:: OBJECTIF ::
Indiquez si chacune des affirmations suivantes concorde avec le texte sur l'Argentine présenté ci-dessous, en répondant par oui ou par non et en citant mot pour mot le passage décisif : (a) les analystes les plus optimistes estiment la chute du PIB argentin à 8 % en 2002 ; (b) la chute du PIB en Russie a été évaluée à 7,3 % ; (c) de décembre 2001 à mars 2002, le salaire d'un employé du secteur public de Buenos Aires est tombé à 457,7 dollars.

:: TEXTE ::

Argentine

Un trimestre de rébellion (22 mars 2002)

En Argentine, les «événements» se précipitent, selon la formule du présentateur d'un journal télévisé du 21 mars. En réalité, face à une crise économique et socio-politique de cette ampleur, l'accélération événementielle constitue la règle.
Une comparaison peut permettre de saisir l'affaissement de l'économie. Selon divers analystes parmi les plus optimistes, la chute du Produit intérieur brut serait de 8 % en 2002. Or, lorsque l'on examine des pays de la périphérie frappés par un marasme analogue, la chute du PIB, au cours des douze mois qui suivirent le déclenchement de la faillite, a été évaluée ainsi: 6,2 % au Mexique (1995), 4,6 % en Russie (98), 7,3 % en Equateur (99). Certes, la précaution doit être de mise concernant l'exactitude de ces données. Cependant, ce rapprochement statistique fournit la mesure de l'effondrement argentin. Ce dernier peut s'appréhender sous un autre angle: la chute du revenu. Ainsi, mesuré en dollars, le salaire d'un employé du secteur public de Buenos Aires a passé de décembre 2001 à mars 2002 de 1144,21 dollars à 457,7 ; l'allocation d'un retraité de 437.14 dollars à 174,9.

Boîtes englobantes avec points clés:
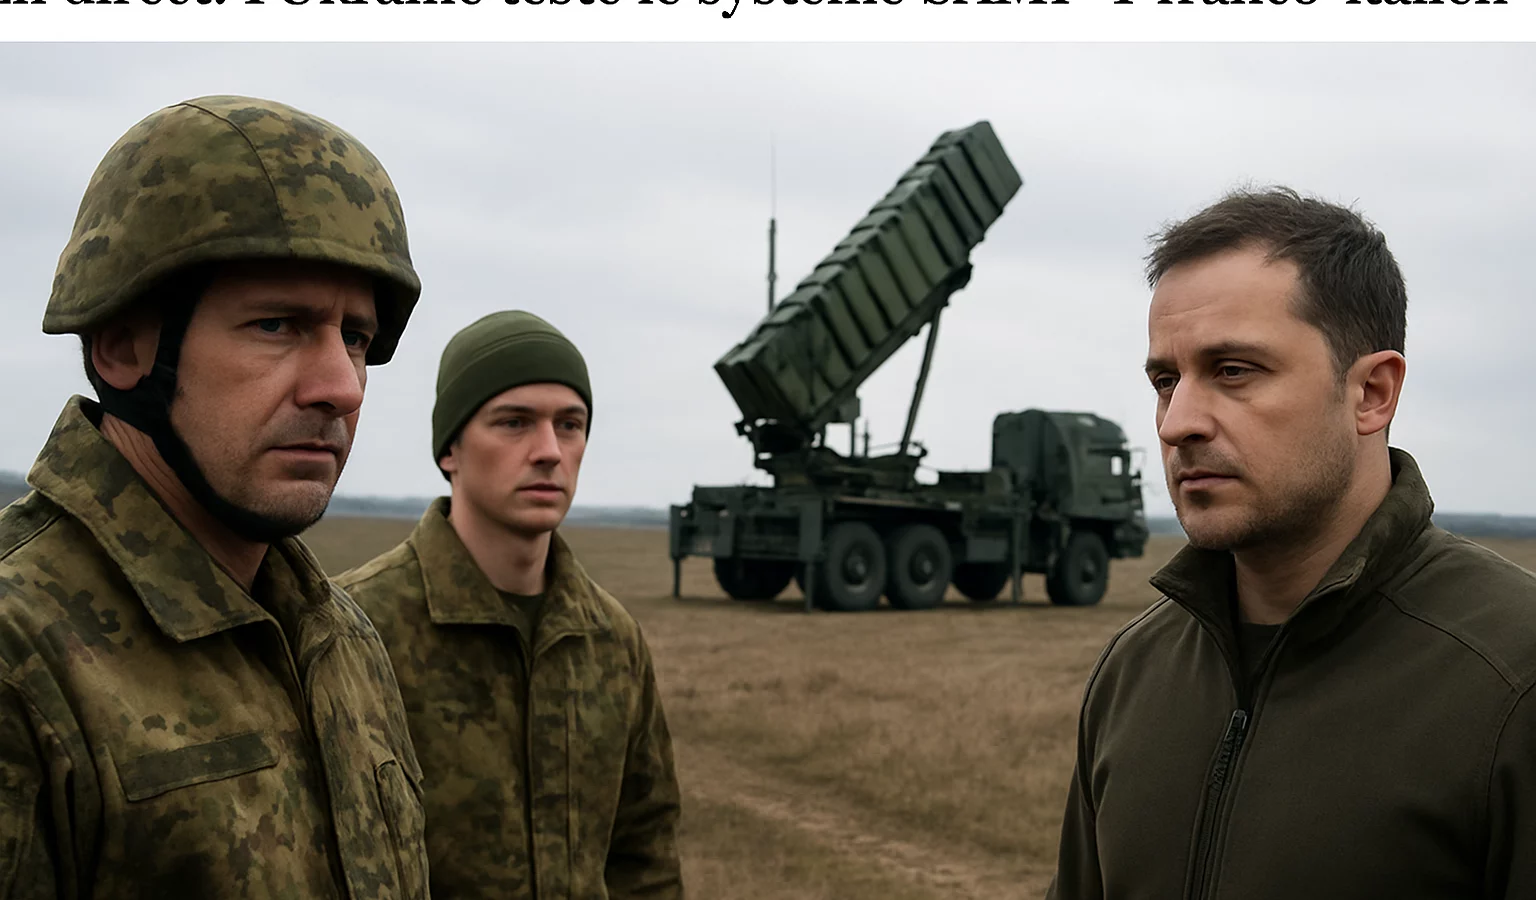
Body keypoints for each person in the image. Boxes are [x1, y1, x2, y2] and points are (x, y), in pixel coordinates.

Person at [1047, 186, 1536, 899]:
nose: (1177, 422)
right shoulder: (1135, 669)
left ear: (1372, 393)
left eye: (1233, 371)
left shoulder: (1514, 674)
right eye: (1165, 380)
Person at [0, 95, 431, 898]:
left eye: (356, 337)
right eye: (277, 325)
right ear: (123, 346)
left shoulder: (340, 641)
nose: (342, 387)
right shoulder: (19, 657)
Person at [336, 310, 683, 899]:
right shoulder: (356, 630)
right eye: (514, 422)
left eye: (569, 425)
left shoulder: (610, 637)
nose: (549, 451)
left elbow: (645, 853)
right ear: (450, 448)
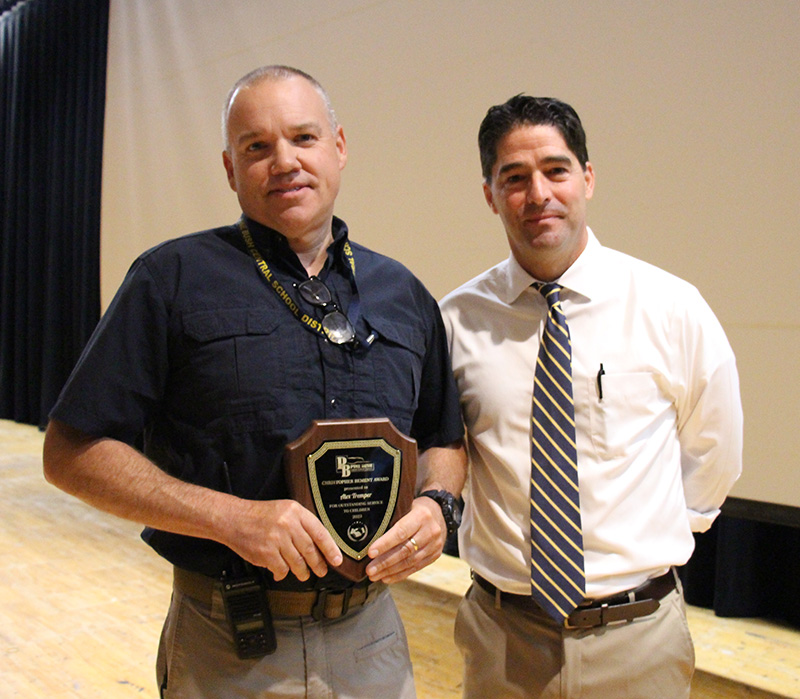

:: RÉPONSE ATTENDUE ::
(a) Oui : « Selon divers analystes parmi les plus optimistes, la chute du Produit intérieur brut serait de 8 % en 2002. »
(b) Non : « 4,6 % en Russie (98), 7,3 % en Equateur (99) ».
(c) Oui : « le salaire d'un employé du secteur public de Buenos Aires a passé de décembre 2001 à mars 2002 de 1144,21 dollars à 457,7 ».